*** SUPPLIED INFORMATION Section Begins ***
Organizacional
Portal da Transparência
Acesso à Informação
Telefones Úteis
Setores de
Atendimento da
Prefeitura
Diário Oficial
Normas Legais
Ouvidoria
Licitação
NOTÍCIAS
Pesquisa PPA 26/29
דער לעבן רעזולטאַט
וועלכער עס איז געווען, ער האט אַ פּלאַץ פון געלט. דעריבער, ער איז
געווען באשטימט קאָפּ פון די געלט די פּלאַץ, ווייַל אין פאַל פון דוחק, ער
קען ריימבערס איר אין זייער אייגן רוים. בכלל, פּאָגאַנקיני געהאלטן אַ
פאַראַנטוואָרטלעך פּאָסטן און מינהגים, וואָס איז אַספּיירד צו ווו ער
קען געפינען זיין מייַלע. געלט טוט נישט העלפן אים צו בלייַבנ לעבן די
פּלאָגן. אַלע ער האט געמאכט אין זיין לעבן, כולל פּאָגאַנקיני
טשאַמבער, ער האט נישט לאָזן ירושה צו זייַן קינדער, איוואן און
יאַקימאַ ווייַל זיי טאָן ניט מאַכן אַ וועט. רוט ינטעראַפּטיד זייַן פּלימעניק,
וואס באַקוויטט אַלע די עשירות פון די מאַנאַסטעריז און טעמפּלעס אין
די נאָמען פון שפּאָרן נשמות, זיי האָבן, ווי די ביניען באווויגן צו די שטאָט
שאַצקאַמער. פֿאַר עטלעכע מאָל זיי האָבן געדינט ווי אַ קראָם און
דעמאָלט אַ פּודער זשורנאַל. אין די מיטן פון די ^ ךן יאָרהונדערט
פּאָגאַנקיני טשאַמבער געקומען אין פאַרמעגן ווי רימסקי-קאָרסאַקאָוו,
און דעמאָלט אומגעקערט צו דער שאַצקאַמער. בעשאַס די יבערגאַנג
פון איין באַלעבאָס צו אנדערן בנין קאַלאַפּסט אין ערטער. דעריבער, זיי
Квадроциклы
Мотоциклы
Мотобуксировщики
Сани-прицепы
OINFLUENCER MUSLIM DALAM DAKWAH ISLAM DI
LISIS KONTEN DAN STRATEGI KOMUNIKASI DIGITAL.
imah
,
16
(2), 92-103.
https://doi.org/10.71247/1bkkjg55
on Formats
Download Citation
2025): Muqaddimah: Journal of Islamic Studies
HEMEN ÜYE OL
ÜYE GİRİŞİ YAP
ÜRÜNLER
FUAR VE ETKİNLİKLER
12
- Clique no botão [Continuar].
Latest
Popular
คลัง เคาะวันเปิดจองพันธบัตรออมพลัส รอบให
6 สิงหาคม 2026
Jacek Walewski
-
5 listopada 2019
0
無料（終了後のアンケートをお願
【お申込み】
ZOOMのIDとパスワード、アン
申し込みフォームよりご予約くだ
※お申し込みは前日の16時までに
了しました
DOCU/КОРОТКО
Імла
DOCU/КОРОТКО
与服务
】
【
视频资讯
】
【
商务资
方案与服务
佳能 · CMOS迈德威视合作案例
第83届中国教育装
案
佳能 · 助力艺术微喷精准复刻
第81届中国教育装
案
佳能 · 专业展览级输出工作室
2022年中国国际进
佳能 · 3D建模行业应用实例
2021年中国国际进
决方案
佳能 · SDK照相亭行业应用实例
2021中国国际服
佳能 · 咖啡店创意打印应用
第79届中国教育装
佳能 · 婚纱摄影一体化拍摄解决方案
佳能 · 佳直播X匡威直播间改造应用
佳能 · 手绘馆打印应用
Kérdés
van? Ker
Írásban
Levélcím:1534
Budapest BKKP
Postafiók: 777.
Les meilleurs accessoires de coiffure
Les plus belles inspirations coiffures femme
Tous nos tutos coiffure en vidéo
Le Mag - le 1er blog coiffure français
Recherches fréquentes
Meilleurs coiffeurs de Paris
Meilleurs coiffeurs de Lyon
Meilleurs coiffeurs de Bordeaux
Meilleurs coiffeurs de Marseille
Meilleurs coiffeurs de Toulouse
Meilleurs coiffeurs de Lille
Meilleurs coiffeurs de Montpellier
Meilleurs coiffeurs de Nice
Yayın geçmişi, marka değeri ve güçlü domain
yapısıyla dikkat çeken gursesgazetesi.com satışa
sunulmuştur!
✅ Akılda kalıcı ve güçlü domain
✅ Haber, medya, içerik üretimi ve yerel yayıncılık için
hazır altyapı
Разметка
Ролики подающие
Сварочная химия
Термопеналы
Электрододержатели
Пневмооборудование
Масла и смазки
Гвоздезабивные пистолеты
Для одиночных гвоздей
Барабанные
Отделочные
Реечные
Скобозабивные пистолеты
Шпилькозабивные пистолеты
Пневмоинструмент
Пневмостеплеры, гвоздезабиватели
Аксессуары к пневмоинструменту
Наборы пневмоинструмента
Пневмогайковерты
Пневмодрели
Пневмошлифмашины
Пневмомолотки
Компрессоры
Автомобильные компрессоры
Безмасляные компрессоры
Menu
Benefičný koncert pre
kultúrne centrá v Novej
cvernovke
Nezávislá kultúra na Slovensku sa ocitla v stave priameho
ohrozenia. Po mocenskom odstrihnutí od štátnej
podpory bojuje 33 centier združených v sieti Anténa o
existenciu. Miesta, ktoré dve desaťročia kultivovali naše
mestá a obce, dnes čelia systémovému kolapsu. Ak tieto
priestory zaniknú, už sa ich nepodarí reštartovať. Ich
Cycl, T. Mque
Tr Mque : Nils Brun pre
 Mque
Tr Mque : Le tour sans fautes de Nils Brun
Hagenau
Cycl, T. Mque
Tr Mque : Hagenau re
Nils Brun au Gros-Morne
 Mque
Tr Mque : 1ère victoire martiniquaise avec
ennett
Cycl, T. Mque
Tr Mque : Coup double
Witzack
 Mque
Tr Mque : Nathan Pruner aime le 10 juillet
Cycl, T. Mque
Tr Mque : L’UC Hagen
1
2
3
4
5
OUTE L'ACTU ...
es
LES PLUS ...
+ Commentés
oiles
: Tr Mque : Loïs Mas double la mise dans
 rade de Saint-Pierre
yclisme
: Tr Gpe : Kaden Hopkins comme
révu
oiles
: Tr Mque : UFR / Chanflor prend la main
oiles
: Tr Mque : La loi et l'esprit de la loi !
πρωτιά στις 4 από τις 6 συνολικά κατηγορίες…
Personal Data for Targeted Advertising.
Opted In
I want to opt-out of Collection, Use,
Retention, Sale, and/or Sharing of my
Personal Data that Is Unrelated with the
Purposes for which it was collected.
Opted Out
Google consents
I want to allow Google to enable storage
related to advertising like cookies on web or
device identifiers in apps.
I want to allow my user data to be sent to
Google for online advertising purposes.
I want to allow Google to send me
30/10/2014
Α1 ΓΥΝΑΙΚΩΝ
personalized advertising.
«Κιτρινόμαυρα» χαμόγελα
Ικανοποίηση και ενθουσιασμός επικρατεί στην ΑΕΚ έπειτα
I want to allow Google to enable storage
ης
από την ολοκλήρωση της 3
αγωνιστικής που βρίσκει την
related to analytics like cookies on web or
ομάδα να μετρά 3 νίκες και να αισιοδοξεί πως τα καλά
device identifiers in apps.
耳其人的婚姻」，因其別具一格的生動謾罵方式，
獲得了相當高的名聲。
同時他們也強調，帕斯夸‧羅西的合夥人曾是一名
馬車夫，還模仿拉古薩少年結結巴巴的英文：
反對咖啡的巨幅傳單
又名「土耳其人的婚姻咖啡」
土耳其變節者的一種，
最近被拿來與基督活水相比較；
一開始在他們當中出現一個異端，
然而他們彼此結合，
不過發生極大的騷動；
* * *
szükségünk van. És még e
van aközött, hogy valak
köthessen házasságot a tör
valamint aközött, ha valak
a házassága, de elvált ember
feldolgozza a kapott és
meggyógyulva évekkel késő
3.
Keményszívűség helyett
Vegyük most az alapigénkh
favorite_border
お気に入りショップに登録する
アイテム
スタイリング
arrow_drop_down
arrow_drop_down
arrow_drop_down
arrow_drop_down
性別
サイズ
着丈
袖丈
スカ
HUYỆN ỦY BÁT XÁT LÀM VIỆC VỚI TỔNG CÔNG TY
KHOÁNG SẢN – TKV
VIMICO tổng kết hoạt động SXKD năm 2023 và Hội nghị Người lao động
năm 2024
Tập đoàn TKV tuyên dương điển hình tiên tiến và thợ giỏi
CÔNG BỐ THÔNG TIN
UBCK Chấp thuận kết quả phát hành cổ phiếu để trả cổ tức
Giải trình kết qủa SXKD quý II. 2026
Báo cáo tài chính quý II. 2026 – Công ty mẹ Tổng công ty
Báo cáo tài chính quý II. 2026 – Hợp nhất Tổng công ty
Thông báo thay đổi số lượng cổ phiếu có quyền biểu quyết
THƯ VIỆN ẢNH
*** SUPPLIED INFORMATION Section Ends ***
* _WORK TO BE COMPLETED_:
Reproduce verbatim the lines of the listing above, starting with its first line and going on through the line that contains "געווען באשטימט קאָפּ", both included.

* _ANSWER FOR THIS EXERCISE_:
Organizacional
Portal da Transparência
Acesso à Informação
Telefones Úteis
Setores de
Atendimento da
Prefeitura
Diário Oficial
Normas Legais
Ouvidoria
Licitação
NOTÍCIAS
Pesquisa PPA 26/29
דער לעבן רעזולטאַט
וועלכער עס איז געווען, ער האט אַ פּלאַץ פון געלט. דעריבער, ער איז
געווען באשטימט קאָפּ פון די געלט די פּלאַץ, ווייַל אין פאַל פון דוחק, ער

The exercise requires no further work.